§ **What the task requires**: Reproduce the opening lines of the records exactly, please, stopping after the line that contains "left shoulder: (212, 355)".

§ **Raw data**:
◇ ◇ ◇ ◇ ◇ ◇ ◇
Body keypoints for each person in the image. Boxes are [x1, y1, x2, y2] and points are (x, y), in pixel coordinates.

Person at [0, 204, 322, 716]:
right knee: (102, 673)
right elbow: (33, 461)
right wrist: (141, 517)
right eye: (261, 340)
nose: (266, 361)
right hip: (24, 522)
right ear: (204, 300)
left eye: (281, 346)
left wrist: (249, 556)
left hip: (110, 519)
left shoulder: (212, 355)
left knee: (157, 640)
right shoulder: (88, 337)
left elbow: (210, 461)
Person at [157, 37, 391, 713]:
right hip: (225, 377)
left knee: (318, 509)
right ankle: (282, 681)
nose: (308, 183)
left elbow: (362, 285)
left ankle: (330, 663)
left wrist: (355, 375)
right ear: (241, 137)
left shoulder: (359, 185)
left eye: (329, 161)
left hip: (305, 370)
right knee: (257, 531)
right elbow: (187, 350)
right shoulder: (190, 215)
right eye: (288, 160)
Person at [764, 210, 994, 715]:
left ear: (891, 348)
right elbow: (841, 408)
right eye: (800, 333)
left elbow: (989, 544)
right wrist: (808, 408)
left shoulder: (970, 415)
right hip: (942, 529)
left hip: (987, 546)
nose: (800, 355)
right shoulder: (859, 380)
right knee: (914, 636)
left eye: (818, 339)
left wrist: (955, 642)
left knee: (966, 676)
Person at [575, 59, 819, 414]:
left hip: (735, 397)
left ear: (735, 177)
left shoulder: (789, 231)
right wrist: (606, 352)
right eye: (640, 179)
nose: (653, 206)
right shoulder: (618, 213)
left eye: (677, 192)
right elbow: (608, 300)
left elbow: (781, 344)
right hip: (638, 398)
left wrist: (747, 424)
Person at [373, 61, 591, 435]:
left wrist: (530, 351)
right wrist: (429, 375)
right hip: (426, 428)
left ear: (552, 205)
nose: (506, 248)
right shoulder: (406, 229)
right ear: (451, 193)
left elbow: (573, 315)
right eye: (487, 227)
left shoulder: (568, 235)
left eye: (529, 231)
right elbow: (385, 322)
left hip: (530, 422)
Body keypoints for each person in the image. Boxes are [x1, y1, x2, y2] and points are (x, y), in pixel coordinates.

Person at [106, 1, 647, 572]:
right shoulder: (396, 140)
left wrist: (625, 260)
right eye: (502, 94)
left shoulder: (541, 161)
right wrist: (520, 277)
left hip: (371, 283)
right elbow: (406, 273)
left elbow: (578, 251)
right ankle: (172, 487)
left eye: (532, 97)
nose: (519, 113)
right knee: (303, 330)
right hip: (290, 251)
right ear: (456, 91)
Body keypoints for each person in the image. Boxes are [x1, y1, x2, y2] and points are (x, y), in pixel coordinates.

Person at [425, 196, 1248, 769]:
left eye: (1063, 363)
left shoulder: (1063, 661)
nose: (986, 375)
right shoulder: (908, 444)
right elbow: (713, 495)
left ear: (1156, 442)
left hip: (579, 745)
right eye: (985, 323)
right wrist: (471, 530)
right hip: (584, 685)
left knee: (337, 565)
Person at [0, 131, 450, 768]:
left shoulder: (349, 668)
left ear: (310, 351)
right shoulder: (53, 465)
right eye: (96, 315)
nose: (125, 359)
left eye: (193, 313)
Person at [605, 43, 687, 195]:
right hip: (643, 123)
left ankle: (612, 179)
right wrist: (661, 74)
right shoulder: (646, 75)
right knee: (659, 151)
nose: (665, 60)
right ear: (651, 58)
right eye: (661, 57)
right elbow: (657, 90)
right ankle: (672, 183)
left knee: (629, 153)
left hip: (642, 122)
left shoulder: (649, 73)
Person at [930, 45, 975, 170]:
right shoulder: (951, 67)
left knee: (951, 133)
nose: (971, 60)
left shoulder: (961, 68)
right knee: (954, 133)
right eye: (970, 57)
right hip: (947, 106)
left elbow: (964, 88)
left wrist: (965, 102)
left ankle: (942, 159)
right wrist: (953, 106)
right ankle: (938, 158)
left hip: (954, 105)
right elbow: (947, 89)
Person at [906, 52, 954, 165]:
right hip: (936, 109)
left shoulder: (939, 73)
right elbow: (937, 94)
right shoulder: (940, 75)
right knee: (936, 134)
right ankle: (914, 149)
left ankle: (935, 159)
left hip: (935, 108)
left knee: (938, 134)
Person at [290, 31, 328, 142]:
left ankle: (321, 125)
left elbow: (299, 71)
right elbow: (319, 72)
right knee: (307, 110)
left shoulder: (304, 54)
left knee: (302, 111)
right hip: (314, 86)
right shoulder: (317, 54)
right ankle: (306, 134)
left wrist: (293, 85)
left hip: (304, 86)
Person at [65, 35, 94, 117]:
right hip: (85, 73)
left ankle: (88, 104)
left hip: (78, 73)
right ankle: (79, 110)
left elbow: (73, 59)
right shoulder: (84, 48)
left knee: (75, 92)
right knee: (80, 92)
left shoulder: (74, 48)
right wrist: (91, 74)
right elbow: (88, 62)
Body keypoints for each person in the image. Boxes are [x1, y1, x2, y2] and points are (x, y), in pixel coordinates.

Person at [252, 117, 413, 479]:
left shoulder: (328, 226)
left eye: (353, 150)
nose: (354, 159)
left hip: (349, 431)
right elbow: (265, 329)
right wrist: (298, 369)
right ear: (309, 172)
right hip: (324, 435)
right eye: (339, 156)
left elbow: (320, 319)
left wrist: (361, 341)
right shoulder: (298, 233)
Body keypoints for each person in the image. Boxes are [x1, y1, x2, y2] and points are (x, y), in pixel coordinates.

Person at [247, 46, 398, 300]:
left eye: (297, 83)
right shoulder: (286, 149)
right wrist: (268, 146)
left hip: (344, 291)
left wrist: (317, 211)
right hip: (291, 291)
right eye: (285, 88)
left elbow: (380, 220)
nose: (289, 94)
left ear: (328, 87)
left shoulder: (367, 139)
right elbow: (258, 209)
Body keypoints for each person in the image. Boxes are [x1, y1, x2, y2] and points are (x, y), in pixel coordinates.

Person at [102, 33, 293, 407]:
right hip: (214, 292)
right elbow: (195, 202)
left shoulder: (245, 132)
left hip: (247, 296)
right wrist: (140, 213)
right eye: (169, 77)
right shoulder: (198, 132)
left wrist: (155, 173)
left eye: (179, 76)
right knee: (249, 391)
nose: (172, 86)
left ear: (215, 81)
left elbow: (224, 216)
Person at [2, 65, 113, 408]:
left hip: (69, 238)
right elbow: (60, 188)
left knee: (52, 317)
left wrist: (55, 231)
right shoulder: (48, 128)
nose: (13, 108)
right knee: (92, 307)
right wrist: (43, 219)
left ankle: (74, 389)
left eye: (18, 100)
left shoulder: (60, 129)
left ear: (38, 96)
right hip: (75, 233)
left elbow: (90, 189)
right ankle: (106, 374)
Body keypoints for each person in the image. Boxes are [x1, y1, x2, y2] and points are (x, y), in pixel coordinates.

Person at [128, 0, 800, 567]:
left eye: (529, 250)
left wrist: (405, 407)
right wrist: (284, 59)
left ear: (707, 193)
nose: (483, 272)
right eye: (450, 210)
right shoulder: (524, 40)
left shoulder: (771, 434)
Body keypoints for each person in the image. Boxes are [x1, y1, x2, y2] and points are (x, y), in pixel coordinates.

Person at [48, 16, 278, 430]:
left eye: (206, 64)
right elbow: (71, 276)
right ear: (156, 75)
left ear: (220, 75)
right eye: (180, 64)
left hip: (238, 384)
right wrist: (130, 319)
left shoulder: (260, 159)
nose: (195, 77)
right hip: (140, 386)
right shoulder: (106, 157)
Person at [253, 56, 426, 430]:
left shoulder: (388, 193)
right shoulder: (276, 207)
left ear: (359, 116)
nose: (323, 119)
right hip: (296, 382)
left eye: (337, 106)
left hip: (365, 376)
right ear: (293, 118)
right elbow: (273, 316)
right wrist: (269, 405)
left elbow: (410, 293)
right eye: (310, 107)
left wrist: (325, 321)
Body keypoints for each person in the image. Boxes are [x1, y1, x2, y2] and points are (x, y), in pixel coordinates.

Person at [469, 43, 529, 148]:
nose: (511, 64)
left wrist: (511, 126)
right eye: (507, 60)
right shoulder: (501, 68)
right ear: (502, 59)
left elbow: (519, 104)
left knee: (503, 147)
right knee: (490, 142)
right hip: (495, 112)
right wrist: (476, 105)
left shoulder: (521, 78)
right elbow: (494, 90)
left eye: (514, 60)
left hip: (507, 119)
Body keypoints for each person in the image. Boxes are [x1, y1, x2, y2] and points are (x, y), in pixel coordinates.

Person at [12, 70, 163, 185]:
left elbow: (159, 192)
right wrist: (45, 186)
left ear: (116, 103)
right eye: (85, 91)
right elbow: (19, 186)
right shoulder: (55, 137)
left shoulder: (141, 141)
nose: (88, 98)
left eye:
◇ ◇ ◇ ◇ ◇ ◇ ◇
§ **Answer space**:
Body keypoints for each person in the image. Boxes are [x1, y1, x2, y2] and points are (x, y), in pixel coordinates.

Person at [0, 204, 322, 716]:
right knee: (102, 673)
right elbow: (33, 461)
right wrist: (141, 517)
right eye: (261, 340)
nose: (266, 361)
right hip: (24, 522)
right ear: (204, 300)
left eye: (281, 346)
left wrist: (249, 556)
left hip: (110, 519)
left shoulder: (212, 355)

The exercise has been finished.